§ 課題の指示:
[1] IKAROS探索運用の文章から、「この日もいつもと変わらぬ始まりでした。」から「掛かった頃、この日はY2さんが血相変えて叫びました。」までの部分をすべて、一字一句そのまま書き写してください。
[2] IKAROS探索運用の文章について、次の問いに答えてください。
(a) 担当者が集まり出したのは、運用開始のどれくらい前頃ですか?
(b) 運用が後半に差し掛かった頃、血相を変えて叫んだのは誰ですか?
(c) 確認を求められた臼田局の運用者の方は、何と答えましたか?

さて、9月6日(木)、9月8日(土)は現場は、実際以下のような感じでした。


【9月6日(木)】

 この日もいつもと変わらぬ始まりでした。
 運用開始1時間前頃に、その日の担当がワラワラと集まり出し、おもむろに運用前の
全体作業方針、運用手順、主な作業担当の確認が行われました。
 
 そして探索運用の始まりです。

 1回の運用時間内で探索できる方向は非常に限られているので、数パターンの考えに
基づいた探索方向を見極め、コマンド(指令)を送りつつも探索していきます。
 いつもは、一通り確認した後、別データでも確認しながら、怪しそうな信号があれば、
再度その方向に向けて同じ信号が確認できるかを確かめるのですが、運用も後半に差し
掛かった頃、この日はY2さんが血相変えて叫びました。

 「明らかにいつもの見え方と違う信号がありました。」

 確認すると、確かにいつもの信号と明らかに違うものです。
 臼田局の運用者の方にも確認しました。

 「同感です!!」

 早速、再度同じ信号が確認できるか確かめてみました。

 「やっぱりある!!」
 「確かにいつもの見え方と違うねぇ」
 「よし!!このままモニタを継続!!」

と叫んでいる裏で、みんな顔は疑心暗鬼・・・。「IKAROSではない可能性」を否定する
ための、あーだ、こーだ、あーだ、こーだが続きます。

§ 提供データ:
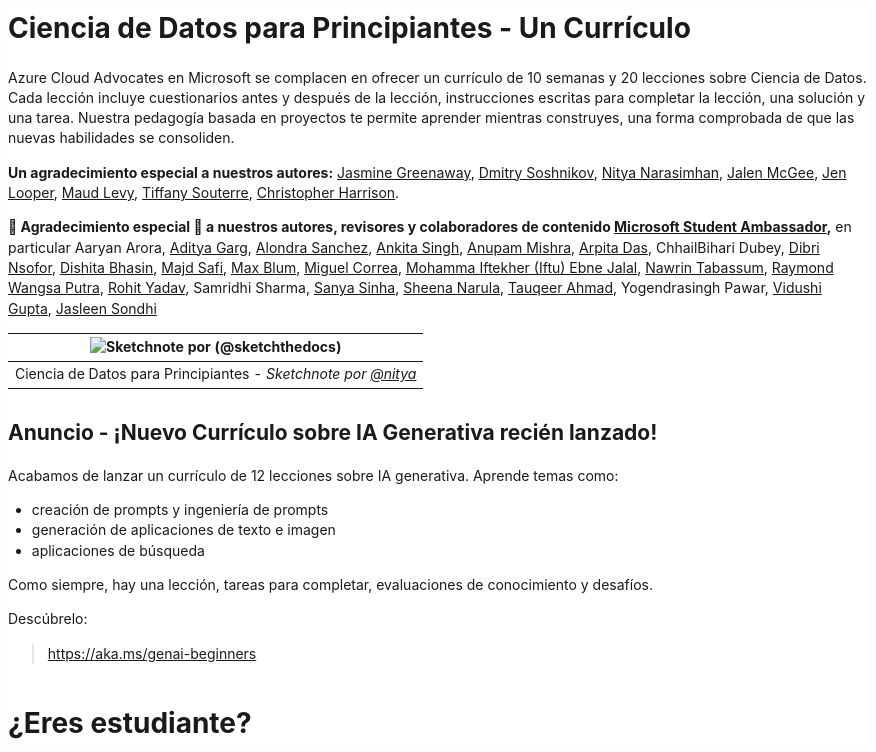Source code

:
# Ciencia de Datos para Principiantes - Un Currículo

Azure Cloud Advocates en Microsoft se complacen en ofrecer un currículo de 10 semanas y 20 lecciones sobre Ciencia de Datos. Cada lección incluye cuestionarios antes y después de la lección, instrucciones escritas para completar la lección, una solución y una tarea. Nuestra pedagogía basada en proyectos te permite aprender mientras construyes, una forma comprobada de que las nuevas habilidades se consoliden.

**Un agradecimiento especial a nuestros autores:** [Jasmine Greenaway](https://www.twitter.com/paladique), [Dmitry Soshnikov](http://soshnikov.com), [Nitya Narasimhan](https://twitter.com/nitya), [Jalen McGee](https://twitter.com/JalenMcG), [Jen Looper](https://twitter.com/jenlooper), [Maud Levy](https://twitter.com/maudstweets), [Tiffany Souterre](https://twitter.com/TiffanySouterre), [Christopher Harrison](https://www.twitter.com/geektrainer).

**🙏 Agradecimiento especial 🙏 a nuestros autores, revisores y colaboradores de contenido [Microsoft Student Ambassador](https://studentambassadors.microsoft.com/),** en particular Aaryan Arora, [Aditya Garg](https://github.com/AdityaGarg00), [Alondra Sanchez](https://www.linkedin.com/in/alondra-sanchez-molina/), [Ankita Singh](https://www.linkedin.com/in/ankitasingh007), [Anupam Mishra](https://www.linkedin.com/in/anupam--mishra/), [Arpita Das](https://www.linkedin.com/in/arpitadas01/), ChhailBihari Dubey, [Dibri Nsofor](https://www.linkedin.com/in/dibrinsofor), [Dishita Bhasin](https://www.linkedin.com/in/dishita-bhasin-7065281bb), [Majd Safi](https://www.linkedin.com/in/majd-s/), [Max Blum](https://www.linkedin.com/in/max-blum-6036a1186/), [Miguel Correa](https://www.linkedin.com/in/miguelmque/), [Mohamma Iftekher (Iftu) Ebne Jalal](https://twitter.com/iftu119), [Nawrin Tabassum](https://www.linkedin.com/in/nawrin-tabassum), [Raymond Wangsa Putra](https://www.linkedin.com/in/raymond-wp/), [Rohit Yadav](https://www.linkedin.com/in/rty2423), Samridhi Sharma, [Sanya Sinha](https://www.linkedin.com/mwlite/in/sanya-sinha-13aab1200),
[Sheena Narula](https://www.linkedin.com/in/sheena-narua-n/), [Tauqeer Ahmad](https://www.linkedin.com/in/tauqeerahmad5201/), Yogendrasingh Pawar, [Vidushi Gupta](https://www.linkedin.com/in/vidushi-gupta07/), [Jasleen Sondhi](https://www.linkedin.com/in/jasleen-sondhi/)

|![ Sketchnote por [(@sketchthedocs)](https://sketchthedocs.dev) ](./sketchnotes/00-Title.png)|
|:---:|
| Ciencia de Datos para Principiantes - _Sketchnote por [@nitya](https://twitter.com/nitya)_ |

## Anuncio - ¡Nuevo Currículo sobre IA Generativa recién lanzado!

Acabamos de lanzar un currículo de 12 lecciones sobre IA generativa. Aprende temas como:

- creación de prompts y ingeniería de prompts
- generación de aplicaciones de texto e imagen
- aplicaciones de búsqueda

Como siempre, hay una lección, tareas para completar, evaluaciones de conocimiento y desafíos.

Descúbrelo:

> https://aka.ms/genai-beginners

# ¿Eres estudiante?
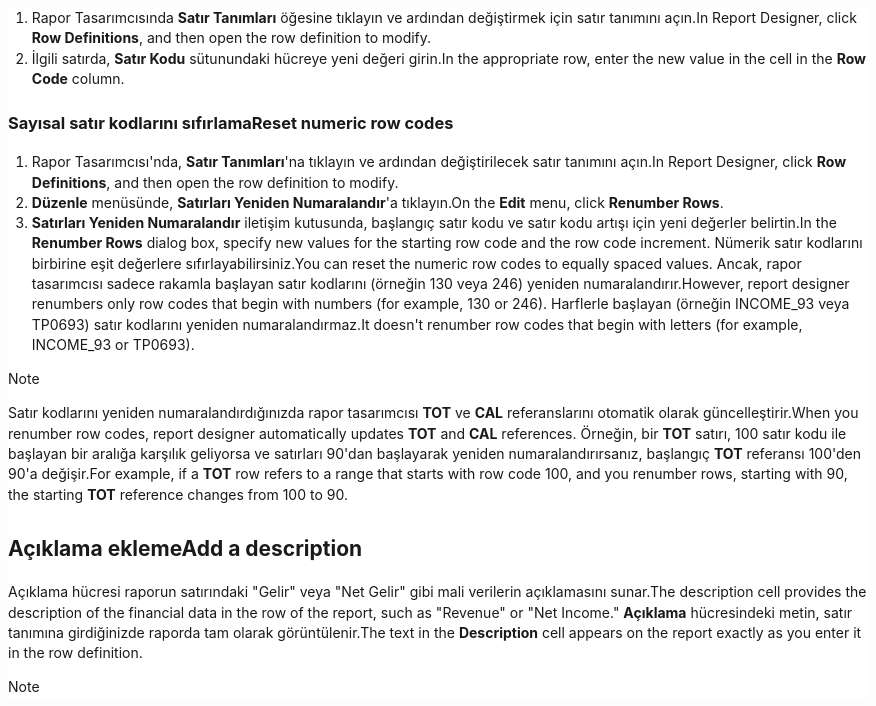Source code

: 1.  <span data-ttu-id="bc517-121">Rapor Tasarımcısında **Satır Tanımları** öğesine tıklayın ve ardından değiştirmek için satır tanımını açın.</span><span class="sxs-lookup"><span data-stu-id="bc517-121">In Report Designer, click **Row Definitions**, and then open the row definition to modify.</span></span>
2.  <span data-ttu-id="bc517-122">İlgili satırda, **Satır Kodu** sütunundaki hücreye yeni değeri girin.</span><span class="sxs-lookup"><span data-stu-id="bc517-122">In the appropriate row, enter the new value in the cell in the **Row Code** column.</span></span>

### <a name="reset-numeric-row-codes"></a><span data-ttu-id="bc517-123">Sayısal satır kodlarını sıfırlama</span><span class="sxs-lookup"><span data-stu-id="bc517-123">Reset numeric row codes</span></span>

1.  <span data-ttu-id="bc517-124">Rapor Tasarımcısı'nda, **Satır Tanımları**'na tıklayın ve ardından değiştirilecek satır tanımını açın.</span><span class="sxs-lookup"><span data-stu-id="bc517-124">In Report Designer, click **Row Definitions**, and then open the row definition to modify.</span></span>
2.  <span data-ttu-id="bc517-125">**Düzenle** menüsünde, **Satırları Yeniden Numaralandır**'a tıklayın.</span><span class="sxs-lookup"><span data-stu-id="bc517-125">On the **Edit** menu, click **Renumber Rows**.</span></span>
3.  <span data-ttu-id="bc517-126">**Satırları Yeniden Numaralandır** iletişim kutusunda, başlangıç satır kodu ve satır kodu artışı için yeni değerler belirtin.</span><span class="sxs-lookup"><span data-stu-id="bc517-126">In the **Renumber Rows** dialog box, specify new values for the starting row code and the row code increment.</span></span> <span data-ttu-id="bc517-127">Nümerik satır kodlarını birbirine eşit değerlere sıfırlayabilirsiniz.</span><span class="sxs-lookup"><span data-stu-id="bc517-127">You can reset the numeric row codes to equally spaced values.</span></span> <span data-ttu-id="bc517-128">Ancak, rapor tasarımcısı sadece rakamla başlayan satır kodlarını (örneğin 130 veya 246) yeniden numaralandırır.</span><span class="sxs-lookup"><span data-stu-id="bc517-128">However, report designer renumbers only row codes that begin with numbers (for example, 130 or 246).</span></span> <span data-ttu-id="bc517-129">Harflerle başlayan (örneğin INCOME\_93 veya TP0693) satır kodlarını yeniden numaralandırmaz.</span><span class="sxs-lookup"><span data-stu-id="bc517-129">It doesn't renumber row codes that begin with letters (for example, INCOME\_93 or TP0693).</span></span> 
> [!NOTE]
> <span data-ttu-id="bc517-130">Satır kodlarını yeniden numaralandırdığınızda rapor tasarımcısı **TOT** ve **CAL** referanslarını otomatik olarak güncelleştirir.</span><span class="sxs-lookup"><span data-stu-id="bc517-130">When you renumber row codes, report designer automatically updates **TOT** and **CAL** references.</span></span> <span data-ttu-id="bc517-131">Örneğin, bir **TOT** satırı, 100 satır kodu ile başlayan bir aralığa karşılık geliyorsa ve satırları 90'dan başlayarak yeniden numaralandırırsanız, başlangıç **TOT** referansı 100'den 90'a değişir.</span><span class="sxs-lookup"><span data-stu-id="bc517-131">For example, if a **TOT** row refers to a range that starts with row code 100, and you renumber rows, starting with 90, the starting **TOT** reference changes from 100 to 90.</span></span>

## <a name="add-a-description"></a><span data-ttu-id="bc517-132">Açıklama ekleme</span><span class="sxs-lookup"><span data-stu-id="bc517-132">Add a description</span></span>
<span data-ttu-id="bc517-133">Açıklama hücresi raporun satırındaki "Gelir" veya "Net Gelir" gibi mali verilerin açıklamasını sunar.</span><span class="sxs-lookup"><span data-stu-id="bc517-133">The description cell provides the description of the financial data in the row of the report, such as "Revenue" or "Net Income."</span></span> <span data-ttu-id="bc517-134">**Açıklama** hücresindeki metin, satır tanımına girdiğinizde raporda tam olarak görüntülenir.</span><span class="sxs-lookup"><span data-stu-id="bc517-134">The text in the **Description** cell appears on the report exactly as you enter it in the row definition.</span></span> 
> [!NOTE]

§ 解答:
[1]
この日もいつもと変わらぬ始まりでした。
 運用開始1時間前頃に、その日の担当がワラワラと集まり出し、おもむろに運用前の
全体作業方針、運用手順、主な作業担当の確認が行われました。
 
 そして探索運用の始まりです。

 1回の運用時間内で探索できる方向は非常に限られているので、数パターンの考えに
基づいた探索方向を見極め、コマンド(指令)を送りつつも探索していきます。
 いつもは、一通り確認した後、別データでも確認しながら、怪しそうな信号があれば、
再度その方向に向けて同じ信号が確認できるかを確かめるのですが、運用も後半に差し
掛かった頃、この日はY2さんが血相変えて叫びました。

[2]
(a) 運用開始1時間前頃です。
(b) Y2さんです。
(c) 「同感です!!」と答えました。